| AIM |
How many lines of the records contain the string "evenodd", with case counting? Give only the number.

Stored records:
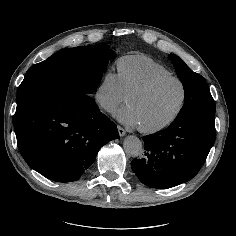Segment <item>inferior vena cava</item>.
<instances>
[{
	"mask_svg": "<svg viewBox=\"0 0 236 236\" xmlns=\"http://www.w3.org/2000/svg\"><path fill=\"white\" fill-rule=\"evenodd\" d=\"M97 100L101 105H104L106 103V96H102L100 93L97 94Z\"/></svg>",
	"mask_w": 236,
	"mask_h": 236,
	"instance_id": "obj_1",
	"label": "inferior vena cava"
}]
</instances>
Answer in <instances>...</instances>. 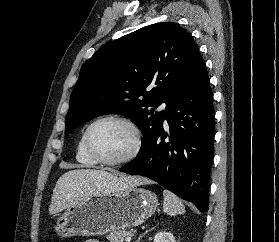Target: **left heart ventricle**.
I'll list each match as a JSON object with an SVG mask.
<instances>
[{
	"instance_id": "b2bd125f",
	"label": "left heart ventricle",
	"mask_w": 279,
	"mask_h": 242,
	"mask_svg": "<svg viewBox=\"0 0 279 242\" xmlns=\"http://www.w3.org/2000/svg\"><path fill=\"white\" fill-rule=\"evenodd\" d=\"M92 148L97 155L107 160H116L129 153L133 146L132 131L115 121L101 122L91 133Z\"/></svg>"
}]
</instances>
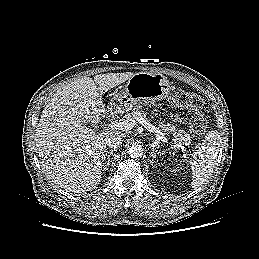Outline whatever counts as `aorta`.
Instances as JSON below:
<instances>
[{
    "label": "aorta",
    "mask_w": 259,
    "mask_h": 259,
    "mask_svg": "<svg viewBox=\"0 0 259 259\" xmlns=\"http://www.w3.org/2000/svg\"><path fill=\"white\" fill-rule=\"evenodd\" d=\"M128 154L130 155L131 158H139L143 154V149L140 145L133 144L129 149H128Z\"/></svg>",
    "instance_id": "1"
}]
</instances>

| ANSWER TO THE PROBLEM |
3